(Stored data)
○ ○ ○

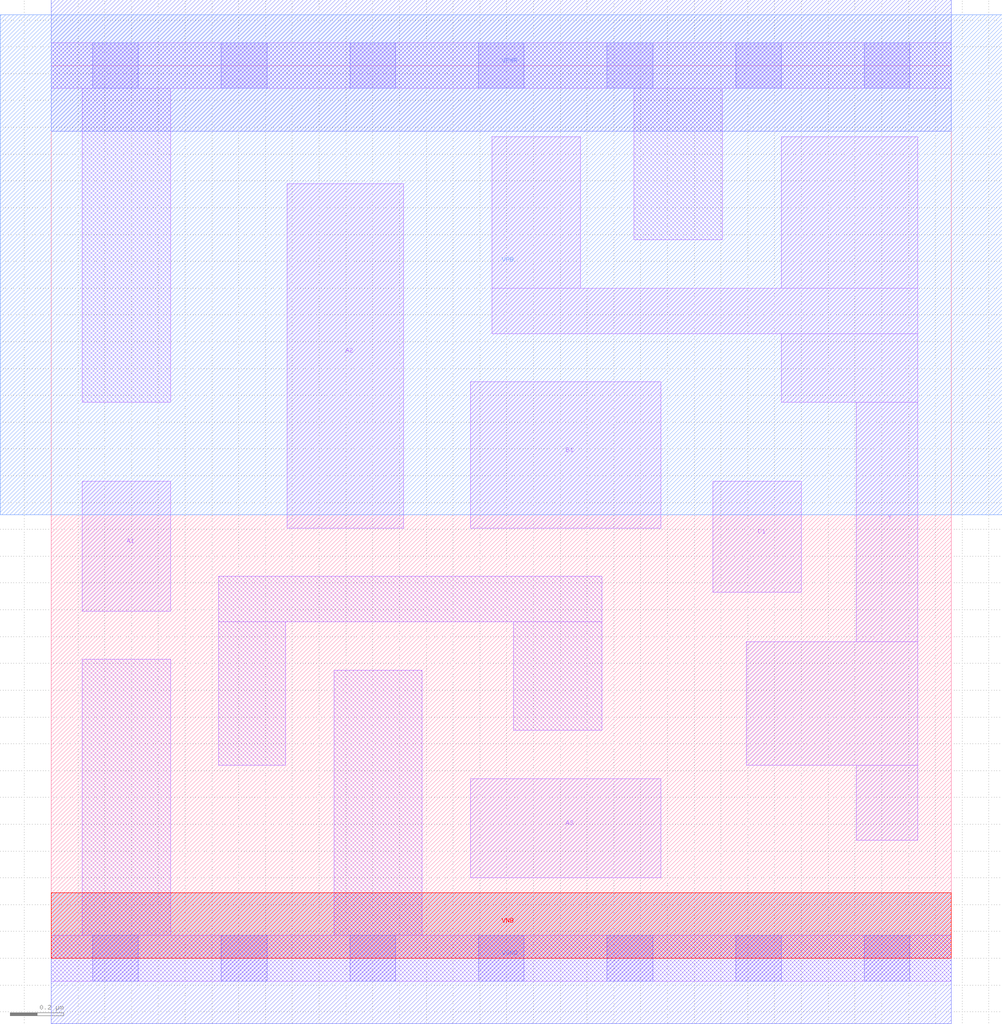
<source format=lef>
# Copyright 2020 The SkyWater PDK Authors
#
# Licensed under the Apache License, Version 2.0 (the "License");
# you may not use this file except in compliance with the License.
# You may obtain a copy of the License at
#
#     https://www.apache.org/licenses/LICENSE-2.0
#
# Unless required by applicable law or agreed to in writing, software
# distributed under the License is distributed on an "AS IS" BASIS,
# WITHOUT WARRANTIES OR CONDITIONS OF ANY KIND, either express or implied.
# See the License for the specific language governing permissions and
# limitations under the License.
#
# SPDX-License-Identifier: Apache-2.0

VERSION 5.7 ;
  NOWIREEXTENSIONATPIN ON ;
  DIVIDERCHAR "/" ;
  BUSBITCHARS "[]" ;
MACRO sky130_fd_sc_lp__o311ai_lp
  CLASS CORE ;
  FOREIGN sky130_fd_sc_lp__o311ai_lp ;
  ORIGIN  0.000000  0.000000 ;
  SIZE  3.360000 BY  3.330000 ;
  SYMMETRY X Y R90 ;
  SITE unit ;
  PIN A1
    ANTENNAGATEAREA  0.313000 ;
    DIRECTION INPUT ;
    USE SIGNAL ;
    PORT
      LAYER li1 ;
        RECT 0.115000 1.295000 0.445000 1.780000 ;
    END
  END A1
  PIN A2
    ANTENNAGATEAREA  0.313000 ;
    DIRECTION INPUT ;
    USE SIGNAL ;
    PORT
      LAYER li1 ;
        RECT 0.880000 1.605000 1.315000 2.890000 ;
    END
  END A2
  PIN A3
    ANTENNAGATEAREA  0.313000 ;
    DIRECTION INPUT ;
    USE SIGNAL ;
    PORT
      LAYER li1 ;
        RECT 1.565000 0.300000 2.275000 0.670000 ;
    END
  END A3
  PIN B1
    ANTENNAGATEAREA  0.313000 ;
    DIRECTION INPUT ;
    USE SIGNAL ;
    PORT
      LAYER li1 ;
        RECT 1.565000 1.605000 2.275000 2.150000 ;
    END
  END B1
  PIN C1
    ANTENNAGATEAREA  0.313000 ;
    DIRECTION INPUT ;
    USE SIGNAL ;
    PORT
      LAYER li1 ;
        RECT 2.470000 1.365000 2.800000 1.780000 ;
    END
  END C1
  PIN Y
    ANTENNADIFFAREA  0.684700 ;
    DIRECTION OUTPUT ;
    USE SIGNAL ;
    PORT
      LAYER li1 ;
        RECT 1.645000 2.330000 3.235000 2.500000 ;
        RECT 1.645000 2.500000 1.975000 3.065000 ;
        RECT 2.595000 0.720000 3.235000 1.180000 ;
        RECT 2.725000 2.075000 3.235000 2.330000 ;
        RECT 2.725000 2.500000 3.235000 3.065000 ;
        RECT 3.005000 0.440000 3.235000 0.720000 ;
        RECT 3.005000 1.180000 3.235000 2.075000 ;
    END
  END Y
  PIN VGND
    DIRECTION INOUT ;
    USE GROUND ;
    PORT
      LAYER met1 ;
        RECT 0.000000 -0.245000 3.360000 0.245000 ;
    END
  END VGND
  PIN VNB
    DIRECTION INOUT ;
    USE GROUND ;
    PORT
      LAYER pwell ;
        RECT 0.000000 0.000000 3.360000 0.245000 ;
    END
  END VNB
  PIN VPB
    DIRECTION INOUT ;
    USE POWER ;
    PORT
      LAYER nwell ;
        RECT -0.190000 1.655000 3.550000 3.520000 ;
    END
  END VPB
  PIN VPWR
    DIRECTION INOUT ;
    USE POWER ;
    PORT
      LAYER met1 ;
        RECT 0.000000 3.085000 3.360000 3.575000 ;
    END
  END VPWR
  OBS
    LAYER li1 ;
      RECT 0.000000 -0.085000 3.360000 0.085000 ;
      RECT 0.000000  3.245000 3.360000 3.415000 ;
      RECT 0.115000  0.085000 0.445000 1.115000 ;
      RECT 0.115000  2.075000 0.445000 3.245000 ;
      RECT 0.625000  0.720000 0.875000 1.255000 ;
      RECT 0.625000  1.255000 2.055000 1.425000 ;
      RECT 1.055000  0.085000 1.385000 1.075000 ;
      RECT 1.725000  0.850000 2.055000 1.255000 ;
      RECT 2.175000  2.680000 2.505000 3.245000 ;
    LAYER mcon ;
      RECT 0.155000 -0.085000 0.325000 0.085000 ;
      RECT 0.155000  3.245000 0.325000 3.415000 ;
      RECT 0.635000 -0.085000 0.805000 0.085000 ;
      RECT 0.635000  3.245000 0.805000 3.415000 ;
      RECT 1.115000 -0.085000 1.285000 0.085000 ;
      RECT 1.115000  3.245000 1.285000 3.415000 ;
      RECT 1.595000 -0.085000 1.765000 0.085000 ;
      RECT 1.595000  3.245000 1.765000 3.415000 ;
      RECT 2.075000 -0.085000 2.245000 0.085000 ;
      RECT 2.075000  3.245000 2.245000 3.415000 ;
      RECT 2.555000 -0.085000 2.725000 0.085000 ;
      RECT 2.555000  3.245000 2.725000 3.415000 ;
      RECT 3.035000 -0.085000 3.205000 0.085000 ;
      RECT 3.035000  3.245000 3.205000 3.415000 ;
  END
END sky130_fd_sc_lp__o311ai_lp
END LIBRARY

</source>
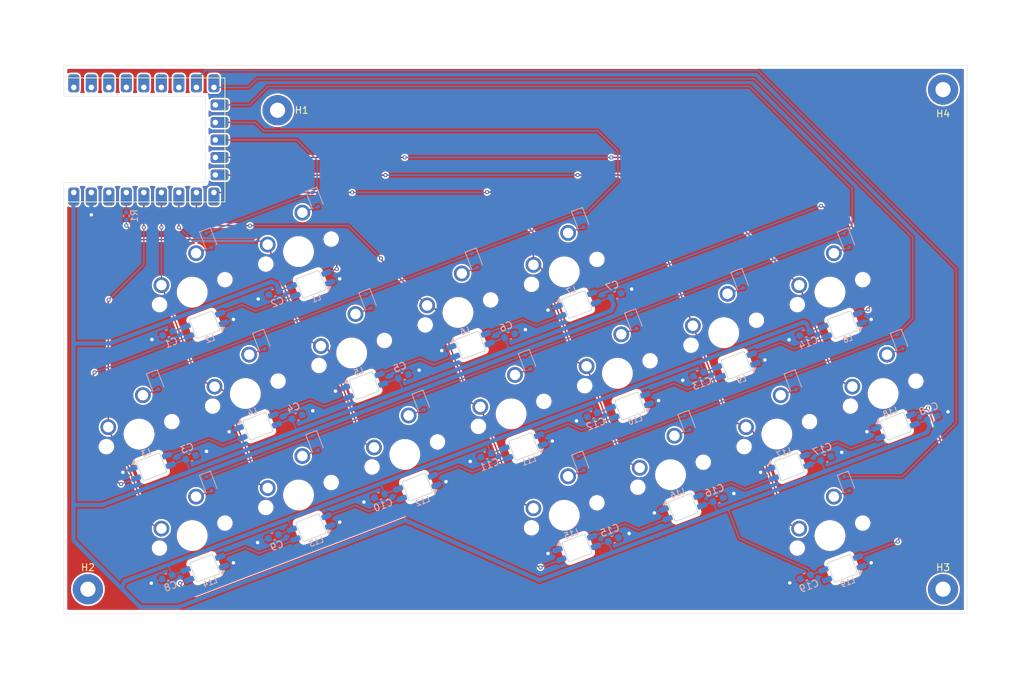
<source format=kicad_pcb>
(kicad_pcb
	(version 20241229)
	(generator "pcbnew")
	(generator_version "9.0")
	(general
		(thickness 1.6)
		(legacy_teardrops no)
	)
	(paper "A4")
	(layers
		(0 "F.Cu" signal)
		(2 "B.Cu" signal)
		(9 "F.Adhes" user "F.Adhesive")
		(11 "B.Adhes" user "B.Adhesive")
		(13 "F.Paste" user)
		(15 "B.Paste" user)
		(5 "F.SilkS" user "F.Silkscreen")
		(7 "B.SilkS" user "B.Silkscreen")
		(1 "F.Mask" user)
		(3 "B.Mask" user)
		(17 "Dwgs.User" user "User.Drawings")
		(19 "Cmts.User" user "User.Comments")
		(21 "Eco1.User" user "User.Eco1")
		(23 "Eco2.User" user "User.Eco2")
		(25 "Edge.Cuts" user)
		(27 "Margin" user)
		(31 "F.CrtYd" user "F.Courtyard")
		(29 "B.CrtYd" user "B.Courtyard")
		(35 "F.Fab" user)
		(33 "B.Fab" user)
		(39 "User.1" user)
		(41 "User.2" user)
		(43 "User.3" user)
		(45 "User.4" user)
	)
	(setup
		(stackup
			(layer "F.SilkS"
				(type "Top Silk Screen")
			)
			(layer "F.Paste"
				(type "Top Solder Paste")
			)
			(layer "F.Mask"
				(type "Top Solder Mask")
				(thickness 0.01)
			)
			(layer "F.Cu"
				(type "copper")
				(thickness 0.035)
			)
			(layer "dielectric 1"
				(type "core")
				(thickness 1.51)
				(material "FR4")
				(epsilon_r 4.5)
				(loss_tangent 0.02)
			)
			(layer "B.Cu"
				(type "copper")
				(thickness 0.035)
			)
			(layer "B.Mask"
				(type "Bottom Solder Mask")
				(thickness 0.01)
			)
			(layer "B.Paste"
				(type "Bottom Solder Paste")
			)
			(layer "B.SilkS"
				(type "Bottom Silk Screen")
			)
			(copper_finish "None")
			(dielectric_constraints no)
		)
		(pad_to_mask_clearance 0)
		(allow_soldermask_bridges_in_footprints no)
		(tenting front back)
		(aux_axis_origin 83.5 122)
		(pcbplotparams
			(layerselection 0x00000000_00000000_55555555_5755f5ff)
			(plot_on_all_layers_selection 0x00000000_00000000_00000000_00000000)
			(disableapertmacros no)
			(usegerberextensions no)
			(usegerberattributes yes)
			(usegerberadvancedattributes yes)
			(creategerberjobfile yes)
			(dashed_line_dash_ratio 12.000000)
			(dashed_line_gap_ratio 3.000000)
			(svgprecision 4)
			(plotframeref no)
			(mode 1)
			(useauxorigin no)
			(hpglpennumber 1)
			(hpglpenspeed 20)
			(hpglpendiameter 15.000000)
			(pdf_front_fp_property_popups yes)
			(pdf_back_fp_property_popups yes)
			(pdf_metadata yes)
			(pdf_single_document no)
			(dxfpolygonmode yes)
			(dxfimperialunits yes)
			(dxfusepcbnewfont yes)
			(psnegative no)
			(psa4output no)
			(plot_black_and_white yes)
			(sketchpadsonfab no)
			(plotpadnumbers no)
			(hidednponfab no)
			(sketchdnponfab yes)
			(crossoutdnponfab yes)
			(subtractmaskfromsilk no)
			(outputformat 1)
			(mirror no)
			(drillshape 1)
			(scaleselection 1)
			(outputdirectory "")
		)
	)
	(net 0 "")
	(net 1 "Row 0")
	(net 2 "Net-(D1-A)")
	(net 3 "Net-(D2-A)")
	(net 4 "Row 1")
	(net 5 "Net-(D3-A)")
	(net 6 "Net-(D4-A)")
	(net 7 "Net-(D5-A)")
	(net 8 "Row 2")
	(net 9 "Net-(D6-A)")
	(net 10 "Net-(D7-A)")
	(net 11 "Net-(D8-A)")
	(net 12 "Net-(D9-A)")
	(net 13 "Net-(D10-A)")
	(net 14 "Net-(D11-A)")
	(net 15 "Net-(D12-A)")
	(net 16 "Row 3")
	(net 17 "Net-(D13-A)")
	(net 18 "Net-(D14-A)")
	(net 19 "Net-(D15-A)")
	(net 20 "Net-(D16-A)")
	(net 21 "Net-(D17-A)")
	(net 22 "Net-(D18-A)")
	(net 23 "Row 4")
	(net 24 "Net-(D19-A)")
	(net 25 "5V")
	(net 26 "GND")
	(net 27 "Col 5")
	(net 28 "Col 3")
	(net 29 "Col 4")
	(net 30 "Col 6")
	(net 31 "Col 0")
	(net 32 "Col 1")
	(net 33 "Col 2")
	(net 34 "LED")
	(net 35 "unconnected-(RZ1-GP3-Pad4)")
	(net 36 "unconnected-(RZ1-GP1-Pad2)")
	(net 37 "unconnected-(RZ1-3V3-Pad21)")
	(net 38 "unconnected-(RZ1-GP2-Pad3)")
	(net 39 "unconnected-(RZ1-GP4-Pad5)")
	(net 40 "unconnected-(RZ1-GP0-Pad1)")
	(net 41 "unconnected-(RZ1-GP5-Pad6)")
	(net 42 "Net-(L1-DOUT)")
	(net 43 "Net-(L1-DIN)")
	(net 44 "Net-(L3-DOUT)")
	(net 45 "Net-(L4-DOUT)")
	(net 46 "Net-(L5-DOUT)")
	(net 47 "Net-(L6-DOUT)")
	(net 48 "Net-(L10-DOUT)")
	(net 49 "Net-(L10-DIN)")
	(net 50 "Net-(L15-DOUT)")
	(net 51 "Net-(L16-DOUT)")
	(net 52 "Net-(L17-DOUT)")
	(net 53 "Net-(L18-DOUT)")
	(net 54 "unconnected-(L19-DOUT-Pad1)")
	(net 55 "Net-(L2-DOUT)")
	(net 56 "Net-(L7-DOUT)")
	(net 57 "Net-(L8-DOUT)")
	(net 58 "Net-(L11-DOUT)")
	(net 59 "Net-(L12-DOUT)")
	(net 60 "Net-(L13-DOUT)")
	(net 61 "Net-(L14-DOUT)")
	(net 62 "unconnected-(RZ1-GP6-Pad7)")
	(footprint "PCM_marbastlib-mx:SW_MX_16" (layer "F.Cu") (at 117.535849 69.506459 20.90515745))
	(footprint "MountingHole:MountingHole_2.2mm_M2_Pad" (layer "F.Cu") (at 87 118.5))
	(footprint "PCM_marbastlib-mx:SW_MX_16" (layer "F.Cu") (at 125.242772 84.22537 20.90515745))
	(footprint "PCM_marbastlib-mx:SW_MX_16" (layer "F.Cu") (at 194.60507 110.71941 20.90515745))
	(footprint "PCM_marbastlib-mx:SW_MX_16" (layer "F.Cu") (at 156.07046 107.775628 20.90515745))
	(footprint "MountingHole:MountingHole_2.2mm_M2_Pad" (layer "F.Cu") (at 211 118.500001))
	(footprint "PCM_marbastlib-mx:SW_MX_16" (layer "F.Cu") (at 117.535849 104.831846 20.90515745))
	(footprint "MountingHole:MountingHole_2.2mm_M2_Pad" (layer "F.Cu") (at 211 46))
	(footprint "MountingHole:MountingHole_2.2mm_M2_Pad" (layer "F.Cu") (at 114.5 49))
	(footprint "PCM_marbastlib-mx:SW_MX_16" (layer "F.Cu") (at 186.89815 96.000498 20.90515745))
	(footprint "PCM_marbastlib-mx:SW_MX_16" (layer "F.Cu") (at 179.191226 81.281588 20.90515745))
	(footprint "PCM_marbastlib-mx:SW_MX_16" (layer "F.Cu") (at 148.363538 93.056717 20.90515745))
	(footprint "RP2040_Zero_Footprints:RP2040-Zero" (layer "F.Cu") (at 107.808927 63.46426 90))
	(footprint "PCM_marbastlib-mx:SW_MX_16" (layer "F.Cu") (at 102.122006 110.71941 20.90515745))
	(footprint "PCM_marbastlib-mx:SW_MX_16" (layer "F.Cu") (at 109.828926 90.112935 20.90515745))
	(footprint "PCM_marbastlib-mx:SW_MX_16" (layer "F.Cu") (at 171.484304 101.888063 20.90515745))
	(footprint "PCM_marbastlib-mx:SW_MX_16" (layer "F.Cu") (at 163.777382 87.169152 20.90515745))
	(footprint "PCM_marbastlib-mx:SW_MX_16" (layer "F.Cu") (at 94.415084 96.000499 20.90515745))
	(footprint "PCM_marbastlib-mx:SW_MX_16" (layer "F.Cu") (at 202.311992 90.112934 20.90515745))
	(footprint "PCM_marbastlib-mx:SW_MX_16" (layer "F.Cu") (at 156.070459 72.450241 20.90515745))
	(footprint "PCM_marbastlib-mx:SW_MX_16" (layer "F.Cu") (at 194.60507 75.394023 20.90515745))
	(footprint "PCM_marbastlib-mx:SW_MX_16" (layer "F.Cu") (at 140.656616 78.337805 20.90515745))
	(footprint "PCM_marbastlib-mx:SW_MX_16" (layer "F.Cu") (at 132.949694 98.944281 20.90515745))
	(footprint "PCM_marbastlib-mx:SW_MX_16" (layer "F.Cu") (at 102.122006 75.394023 20.90515745))
	(footprint "Capacitor_SMD:C_0603_1608Metric" (layer "B.Cu") (at 163.561375 75.829786 -159.0948426))
	(footprint "Diode_SMD:D_SOD-323F" (layer "B.Cu") (at 150.779531 85.518412 -69.09484255))
	(footprint "Keebio-Parts:SK6812-MINI-E" (layer "B.Cu") (at 103.934662 80.139619 -159.0948426))
	(footprint "Capacitor_SMD:C_0603_1608Metric" (layer "B.Cu") (at 175.54633 87.308933 20.90515745))
	(footprint "Diode_SMD:D_SOD-323F" (layer "B.Cu") (at 197.021062 67.855714 -69.09484255))
	(footprint "Capacitor_SMD:C_0603_1608Metric" (layer "B.Cu") (at 98.56597 81.387427 20.9051575))
	(footprint "Capacitor_SMD:C_0603_1608Metric" (layer "B.Cu") (at 194.019948 99.521032 -159.0948426))
	(footprint "Capacitor_SMD:C_0603_1608Metric" (layer "B.Cu") (at 129.304798 104.971626 20.90515745))
	(footprint "Diode_SMD:D_SOD-323F" (layer "B.Cu") (at 189.314141 88.462193 -69.09484255))
	(footprint "Diode_SMD:D_SOD-323F" (layer "B.Cu") (at 173.900296 94.349755 -69.09484255))
	(footprint "Diode_SMD:D_SOD-323F" (layer "B.Cu") (at 166.193374 79.630844 -69.09484255))
	(footprint "Capacitor_SMD:C_0603_1608Metric" (layer "B.Cu") (at 144.718642 99.084062 20.90515745))
	(footprint "Keebio-Parts:SK6812-MINI-E" (layer "B.Cu") (at 96.227742 100.746094 20.90515745))
	(footprint "Diode_SMD:D_SOD-323F" (layer "B.Cu") (at 181.607218 73.743279 -69.09484255))
	(footprint "Keebio-Parts:SK6812-MINI-E"
		(layer "B.Cu")
		(uuid "514986b0-0cb1-40b2-a0c5-733185bfb5e5")
		(at 157.883117 112.521224 20.90515745)
		(property "Reference" "L15"
			(at 0 -2.2 20.90515745)
			(layer "B.SilkS")
			(uuid "4c573a95-81d5-45bb-b7f6-872037186a8d")
			(effects
				(font
					(size 0.8 0.8)
					(thickness 0.15)
				)
				(justify mirror)
			)
		)
		(property "Value" "SK6812MINI"
			(at 0 0.5 200.9051574)
			(unlocked yes)
			(layer "B.SilkS")
			(hide yes)
			(uuid "b358b290-c793-43f9-96cc-da33452dcef5")
			(effects
				(font
					(size 1 1)
					(thickness 0.15)
				)
				(justify mirror)
			)
		)
		(property "Datasheet" "https://cdn-shop.adafruit.com/product-files/2686/SK6812MINI_REV.01-1-2.pdf"
			(at 0 0 200.9051574)
			(unlocked yes)
			(layer "B.Fab")
			(hide yes)
			(uuid "19cda1e0-286f-42df-bec0-5b550d7235bb")
			(effects
				(font
					(size 1.27 1.27)
					(thickness 0.15)
				)
				(justify mirror)
			)
		)
		(property "Description" "RGB LED with integrated controller"
			(at 0 0 200.9051574)
			(unlocked yes)
			(layer "B.Fab")
			(hide yes)
			(uuid "61fa23d4-3967-422a-aaa1-42ee929bb699")
			(effects
				(font
					(size 1.27 1.27)
					(thickness 0.15)
				)
				(justify mirror)
			)
		)
		(property ki_fp_filters "LED*SK6812MINI*PLCC*3.5x3.5mm*P1.75mm*")
		(path "/3176fe04-de22-4d8a-8193-ce2375205bf2")
		(sheetname "/")
		(sheetfile "prototype.kicad_sch")
		(attr smd dnp)
		(fp_poly
			(pts
				(xy -2.6 -1.3) (xy -2 -1.3) (xy -2 -1.9)
			)
			(stroke
				(width 0.1)
				(type solid)
			)
			(fill yes)
			(layer "B.SilkS")
			(uuid "04668347-8f68-41b5-881e-5e2865a505a6")
		)
		(fp_line
			(start -1.6 -1.4)
			(end -1.6 1.4)
			(stroke
				(width 0.12)
				(type solid)
			)
			(layer "Cmts.User")
			(uuid "40de131c-0934-473e-9dc8-3eb2dd7950ef")
		)
		(fp_line
			(start -1.6 1.4)
			(end 1.6 1.4)
			(stroke
				(width 0.12)
				(type solid)
			)
			(layer "Cmts.User")
			(uuid "39466d59-74d7-41bc-aa40-f02a0bcc7035")
		)
		(fp_line
			(start 1.6 -1.4)
			(end -1.6 -1.4)
			(stroke
				(width 0.12)
				(type solid)
			)
			(layer "Cmts.User")
			(uuid "cd2d23c5-3d88-4853-a673-09a591e33c6f")
		)
		(fp_line
			(start 1.6 1.4)
			(end 1.6 -1.4)
			(stroke
				(width 0.12)
				(type s
... [1055472 chars truncated]
</source>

○ ○ ○

● **Exercise objective**
List all lines from the entries that include the word "Parts".

● **Exercise solution**
	(footprint "Keebio-Parts:SK6812-MINI-E" (layer "B.Cu") (at 103.934662 80.139619 -159.0948426))
	(footprint "Keebio-Parts:SK6812-MINI-E" (layer "B.Cu") (at 96.227742 100.746094 20.90515745))
	(footprint "Keebio-Parts:SK6812-MINI-E"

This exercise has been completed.